Therapeutic Peptides Are Preferentially Solubilized in Specific Microenvironments within PEG-PLGA Polymer Nanoparticles

Abstract

Polymeric nanoparticles are a highly promising drug delivery formulation. However, a lack of understanding of the molecular mechanisms that underlie their drug solubilization and controlled release capabilities has hindered the efficient clinical translation of such technologies. Polyethylene glycol-poly(lactic-co-glycolic) acid (PEG-PLGA) nanoparticles have been widely studied as cancer drug delivery vehicles. In this letter, we use unbiased coarse-grained molecular dynamics simulations to model the self-assembly of a PEG-PLGA nanoparticle and its solubulization of the anticancer peptide, EEK, with good agreement with previously reported experimental structural data. We applied unsupervised machine learning techniques to quantify the conformations that polymers adopt at various locations within the nanoparticle. We find that the local microenvironments formed by the various polymer conformations promote preferential EEK solubilization within specific regions of the NP. This demonstrates that these microenvironments are key in controlling drug storage locations within nanoparticles, supporting the rational design of nanoparticles for therapeutic applications.
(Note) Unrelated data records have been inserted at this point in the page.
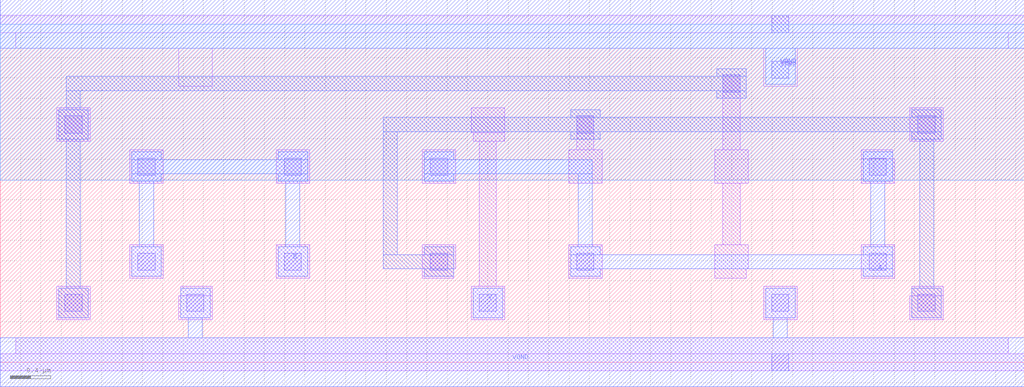
<source format=lef>
VERSION 5.7 ;
  NOWIREEXTENSIONATPIN ON ;
  DIVIDERCHAR "/" ;
  BUSBITCHARS "[]" ;
MACRO XNOR2X1
  CLASS CORE ;
  FOREIGN XNOR2X1 ;
  ORIGIN 0.000 0.000 ;
  SIZE 10.080 BY 3.330 ;
  SYMMETRY X Y ;
  SITE unit ;
  PIN A
    ANTENNAGATEAREA 0.378000 ;
    PORT
      LAYER met1 ;
        RECT 4.175 1.995 4.465 2.070 ;
        RECT 4.175 1.855 5.830 1.995 ;
        RECT 4.175 1.780 4.465 1.855 ;
        RECT 5.690 1.135 5.830 1.855 ;
        RECT 8.495 1.780 8.785 2.070 ;
        RECT 8.570 1.135 8.710 1.780 ;
        RECT 5.615 1.060 5.905 1.135 ;
        RECT 8.495 1.060 8.785 1.135 ;
        RECT 5.615 0.920 8.785 1.060 ;
        RECT 5.615 0.845 5.905 0.920 ;
        RECT 8.495 0.845 8.785 0.920 ;
    END
  END A
  PIN B
    ANTENNAGATEAREA 0.378000 ;
    PORT
      LAYER met1 ;
        RECT 1.295 1.995 1.585 2.070 ;
        RECT 2.735 1.995 3.025 2.070 ;
        RECT 1.295 1.855 3.025 1.995 ;
        RECT 1.295 1.780 1.585 1.855 ;
        RECT 2.735 1.780 3.025 1.855 ;
        RECT 1.370 1.135 1.510 1.780 ;
        RECT 2.810 1.135 2.950 1.780 ;
        RECT 1.295 0.845 1.585 1.135 ;
        RECT 2.735 0.845 3.025 1.135 ;
    END
  END B
  PIN VGND
    ANTENNADIFFAREA 1.124200 ;
    PORT
      LAYER met1 ;
        RECT 1.775 0.440 2.065 0.730 ;
        RECT 7.535 0.440 7.825 0.730 ;
        RECT 1.850 0.240 1.990 0.440 ;
        RECT 7.610 0.240 7.750 0.440 ;
        RECT 0.000 -0.240 10.080 0.240 ;
    END
    PORT
      LAYER met1 ;
        RECT 0.000 3.090 10.080 3.570 ;
        RECT 7.535 2.735 7.825 3.090 ;
    END
  END VGND
  PIN VPWR
    ANTENNADIFFAREA 2.167200 ;
    PORT
      LAYER li1 ;
        RECT 0.000 3.245 10.080 3.415 ;
        RECT 0.155 3.090 9.925 3.245 ;
        RECT 1.755 2.715 2.085 3.090 ;
        RECT 7.515 2.715 7.845 3.090 ;
      LAYER mcon ;
        RECT 7.595 3.245 7.765 3.415 ;
        RECT 7.595 2.795 7.765 2.965 ;
    END
  END VPWR
  PIN Y
    ANTENNADIFFAREA 1.661650 ;
    PORT
      LAYER met1 ;
        RECT 4.655 0.440 4.945 0.730 ;
    END
  END Y
  OBS
      LAYER nwell ;
        RECT 0.000 1.790 10.080 3.330 ;
      LAYER li1 ;
        RECT 0.555 2.175 0.885 2.505 ;
        RECT 4.635 2.260 4.965 2.505 ;
        RECT 4.655 2.175 4.965 2.260 ;
        RECT 1.275 1.760 1.605 2.090 ;
        RECT 2.715 1.760 3.045 2.090 ;
        RECT 4.155 1.760 4.485 2.090 ;
        RECT 1.275 0.825 1.605 1.155 ;
        RECT 2.715 0.825 3.045 1.155 ;
        RECT 4.155 0.920 4.485 1.155 ;
        RECT 4.155 0.825 4.465 0.920 ;
        RECT 4.715 0.750 4.885 2.175 ;
        RECT 5.675 2.090 5.845 2.425 ;
        RECT 7.115 2.090 7.285 2.830 ;
        RECT 8.955 2.175 9.285 2.505 ;
        RECT 5.595 1.760 5.925 2.090 ;
        RECT 7.035 1.760 7.365 2.090 ;
        RECT 8.475 2.005 8.785 2.090 ;
        RECT 8.475 1.760 8.805 2.005 ;
        RECT 7.115 1.155 7.285 1.760 ;
        RECT 5.595 0.825 5.925 1.155 ;
        RECT 7.035 0.920 7.365 1.155 ;
        RECT 7.035 0.825 7.345 0.920 ;
        RECT 8.475 0.825 8.805 1.155 ;
        RECT 0.555 0.420 0.885 0.750 ;
        RECT 1.775 0.655 2.085 0.750 ;
        RECT 1.755 0.420 2.085 0.655 ;
        RECT 4.635 0.420 4.965 0.750 ;
        RECT 7.515 0.420 7.845 0.750 ;
        RECT 8.975 0.655 9.285 0.750 ;
        RECT 8.955 0.420 9.285 0.655 ;
        RECT 0.155 0.085 9.925 0.240 ;
        RECT 0.000 -0.085 10.080 0.085 ;
      LAYER mcon ;
        RECT 7.115 2.660 7.285 2.830 ;
        RECT 0.635 2.255 0.805 2.425 ;
        RECT 5.675 2.255 5.845 2.425 ;
        RECT 1.355 1.840 1.525 2.010 ;
        RECT 2.795 1.840 2.965 2.010 ;
        RECT 4.235 1.840 4.405 2.010 ;
        RECT 1.355 0.905 1.525 1.075 ;
        RECT 2.795 0.905 2.965 1.075 ;
        RECT 4.235 0.905 4.405 1.075 ;
        RECT 9.035 2.255 9.205 2.425 ;
        RECT 8.555 1.840 8.725 2.010 ;
        RECT 5.675 0.905 5.845 1.075 ;
        RECT 8.555 0.905 8.725 1.075 ;
        RECT 0.635 0.500 0.805 0.670 ;
        RECT 1.835 0.500 2.005 0.670 ;
        RECT 4.715 0.500 4.885 0.670 ;
        RECT 7.595 0.500 7.765 0.670 ;
        RECT 9.035 0.500 9.205 0.670 ;
        RECT 7.595 -0.085 7.765 0.085 ;
      LAYER met1 ;
        RECT 7.055 2.815 7.345 2.890 ;
        RECT 0.650 2.675 7.345 2.815 ;
        RECT 0.650 2.485 0.790 2.675 ;
        RECT 7.055 2.600 7.345 2.675 ;
        RECT 0.575 2.195 0.865 2.485 ;
        RECT 5.615 2.410 5.905 2.485 ;
        RECT 8.975 2.410 9.265 2.485 ;
        RECT 3.770 2.270 9.265 2.410 ;
        RECT 0.650 0.730 0.790 2.195 ;
        RECT 3.770 1.060 3.910 2.270 ;
        RECT 5.615 2.195 5.905 2.270 ;
        RECT 8.975 2.195 9.265 2.270 ;
        RECT 4.175 1.060 4.465 1.135 ;
        RECT 3.770 0.920 4.465 1.060 ;
        RECT 4.175 0.845 4.465 0.920 ;
        RECT 9.050 0.730 9.190 2.195 ;
        RECT 0.575 0.440 0.865 0.730 ;
        RECT 8.975 0.440 9.265 0.730 ;
  END
END XNOR2X1
END LIBRARY


</source>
Keywords: Molecular dynamics simulations; PEG; PLGA; drug delivery vehicles; polymer nanoparticles.

Figure 1

Internal composition of the PLGA–PEG nanoformulation. (a) Spherical density of various components of the polymeric NP and its aqueous environment, where glycolic acid (GA) is shown in light pink, lactic acid (LA) in fucsia, EO in light blue, EEK in orange, and water in navy blue. (b) Percentage of the NP core made up by each polymer block, EEK (“peptide”), and water. EEK peptides account for 0.5% of the beads in the core. (c) Snapshot of the cross section of the polymeric NP loaded with EEK peptides, where PLGA is shown in pink, PEG in light blue, peptide in orange, and water in navy blue. The two peptides located in the inner core can be clearly seen in the middle of the NP core. This representation is not to scale.

Figure 2

Time-averaged cargo contacts and the hydration difference between peptide storage locations. (a) Difference between the time-averaged water–EEK contacts (hydration) per amino acid between the peptides within the core and at the core–corona interface. (b) Difference between the time-averaged polymer–EEK contacts per amino acid between the peptides within the core and at the core–corona interface. A positive value corresponds to more contacts between a specific EEK residue and either a polymer bead or water in the center of the core than at the core–corona interface and vice versa for a negative value.

Figure 3

Unsupervised learning reveals location-specific polymer conformations. (a) Bar chart with the percentage of each cluster of polymer conformations within the NP with corresponding snapshots of a random polymer within each cluster. In the snapshots, PLGA is shown in pink and PEG in cyan. (b) Normalized intrinsic density profile of the various clusters within the NP. The normalization takes into account the cluster population. Normalized per polymer cluster. (c) Snapshot of NP with the polymers colored in correspondence to their cluster. The colors applied in the snapshot are the same as those used for the different clusters in (a) and (b). Polymer and NP snapshots are not to scale.

Figure 4

Cargo interactions with polymer conformational clusters. Average enrichment fraction of contacts between polymers in each of the different polymer clusters within the NP and (a) peptides at the core–shell interface and (b) peptides inside the core. Note that all error bars show the 90% CI. The enrichment takes into account the relative cluster population, such that an enrichment value greater than 1 means the peptides have a tendency to interact with that polymer conformation, an enrichment value of less than 1 suggests that there is a depletion of the polymers in that cluster around the peptide, and a value of 1 means that the peptide and the polymers from that cluster interact randomly. In (b), there is a snapshot showing a peptide interacting with the most preferential polymer cluster, cluster 4. In this snapshot, PLGA is colored pink, PEG is light blue, the peptide is orange, and water is navy blue. The error bar of cluster 3 in (b) is colored in gray due to poor statistics for this cluster, as there are not many interactions between the peptides captured inside the core and this cluster. The theoretical background for this calculation can be found in the SI.